By painting her immediate circumstances, Dodd rejected the sources that others of her generation took as a given: Abtract Expressionism, mass media, and popular culture. Instead, she remained an advocate for realism, and was committed to painting the everyday visual world with a strict, geometric style inspired by the works of Mondrian and Charles Sheeler. There is nothing glitzy about the work, neither in its subject matter nor in her use of materials. She is often drawn to unpopulated or abandoned locations such as quarries, ponds, and woods, evoking a sense of loneliness. She does not celebrate excess, ownership, or leisure, nor does she condemn it. Whether or not she intends her refusals to be a comment on the work of those around her, her paintings embody an implicit critique of those who believe acquisitiveness, possession, and leisure are integral to the pursuit of happiness. When asked about her art career, Dodd disliked the word “practice” being used as a descriptor, commenting, “Doctors and Lawyers have a ‘practice,’ artists have a life.”
The critic Roberta Smith wrote in March 2013: “Ms. Dodd loves the observed world, the vagaries of nature and the specificities of old Maine houses: the way they cleave to the ground, or fill a picture frame, or shine, lights on or off, in the moonlight.
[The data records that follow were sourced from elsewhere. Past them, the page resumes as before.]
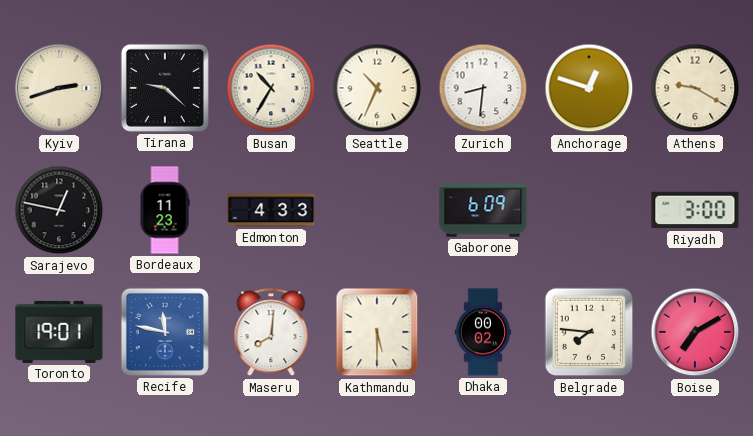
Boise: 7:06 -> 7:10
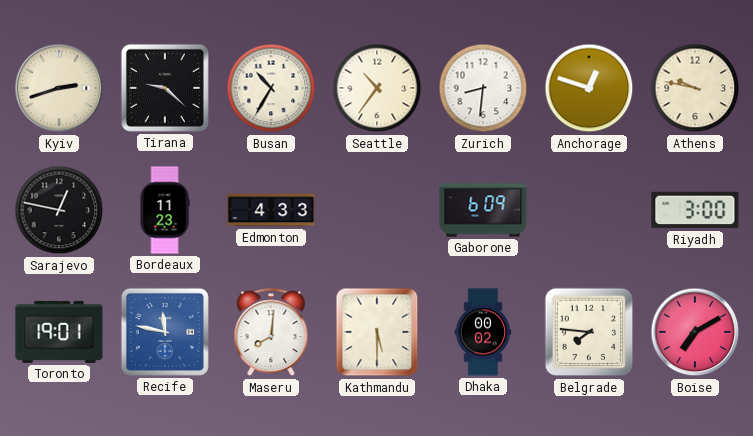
Seattle: 10:34 -> 10:36
Athens: 9:20 -> 9:47
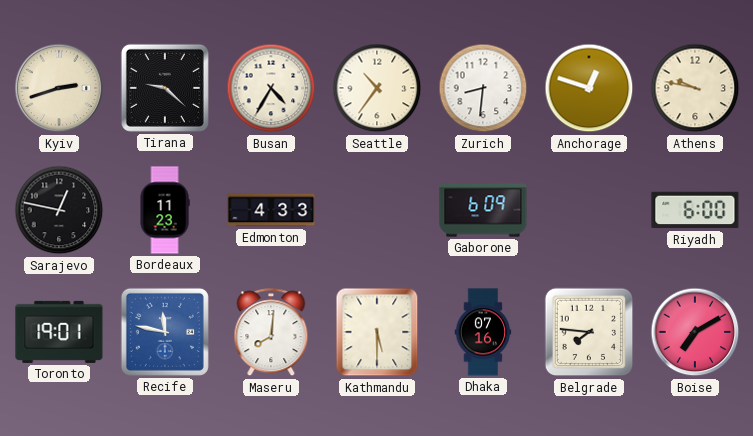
Busan: 10:35 -> 4:35
Riyadh: 3:00 -> 6:00
Dhaka: 00:02 -> 07:16
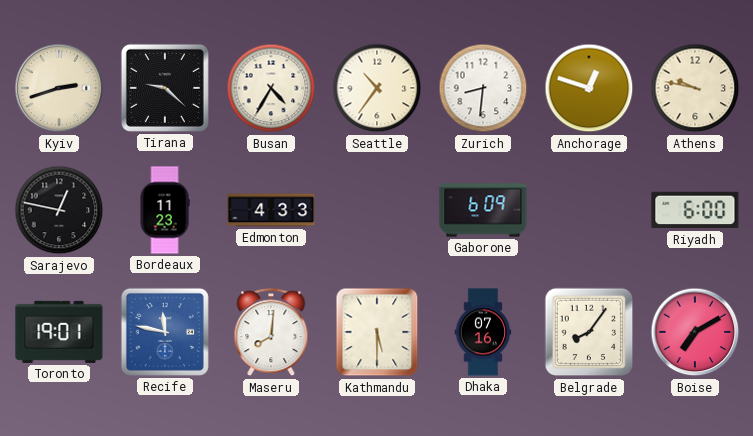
Belgrade: 7:46 -> 8:06
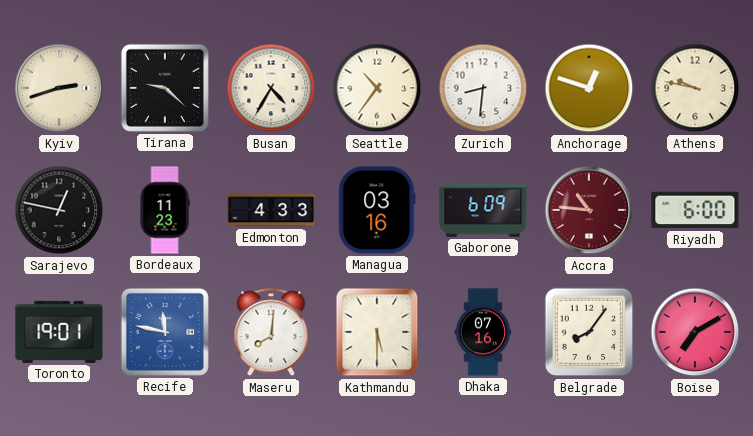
Managua: none -> 03:16
Accra: none -> 10:46
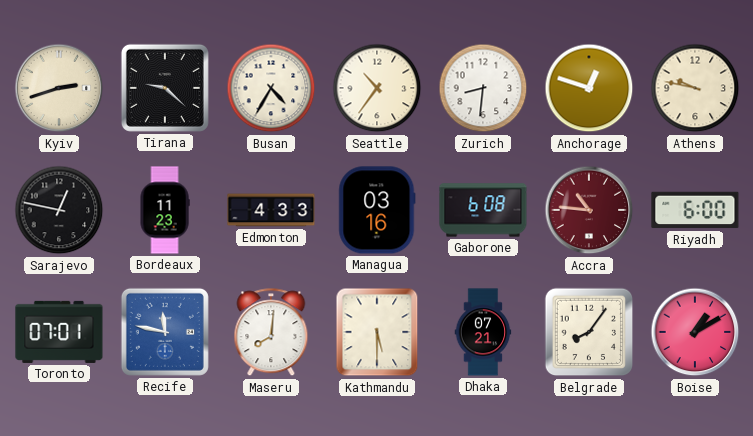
Gaborone: 6:09 -> 6:08
Toronto: 19:01 -> 07:01
Dhaka: 07:16 -> 07:21
Boise: 7:10 -> 1:10
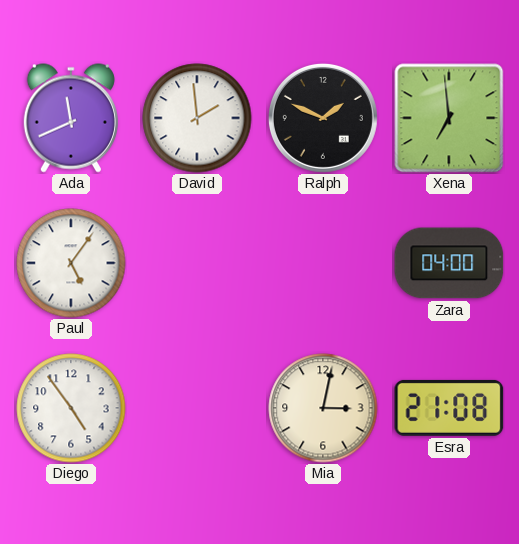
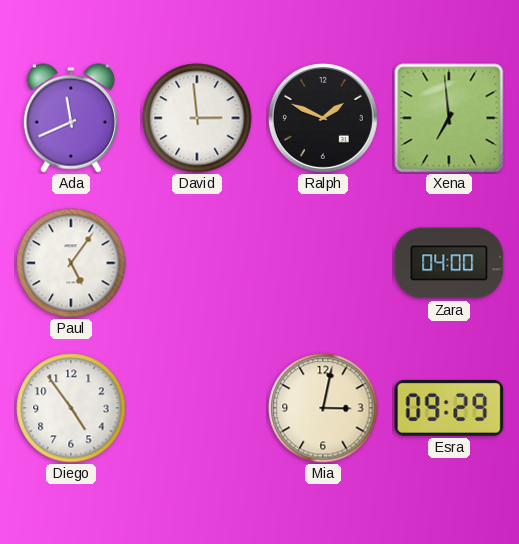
David: 1:59 -> 2:59
Esra: 21:08 -> 09:29
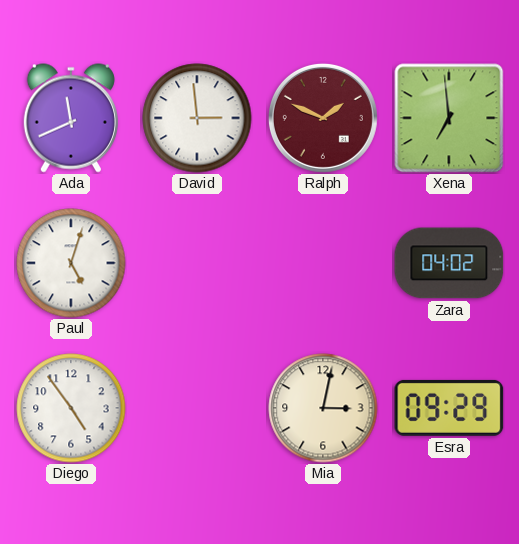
Ralph dial: black -> burgundy
Paul: 5:06 -> 5:03
Zara: 04:00 -> 04:02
She always searches out the underlying geometry but also the underlying life, and the sheer strangeness of it all.”
Lois Dodd studied at the Cooper Union in the late 1940s. In 1952 she was one of the five founding members of the legendary Tanager Gallery, among the first artist-run cooperative galleries in New York. Dodd is an elected member of the American Academy of Arts and Letters and the National Academy. In 1992 she retired from teaching at Brooklyn College. Since 1954 her work has been the subject of over fifty one-person exhibitions. In 2012, The Kemper Museum of Contemporary Art organized a retrospective of Dodd’s work which traveled to the Portland Museum of Art in Maine. In 2017 she was the subject of a monograph published by Lund Humphries with text by Faye Hirsch. From August 2025 to April 2026, The Kunstmuseum Den Haag in the Hague, Netherlands held Dodd’s inaugural institutional European retrospective.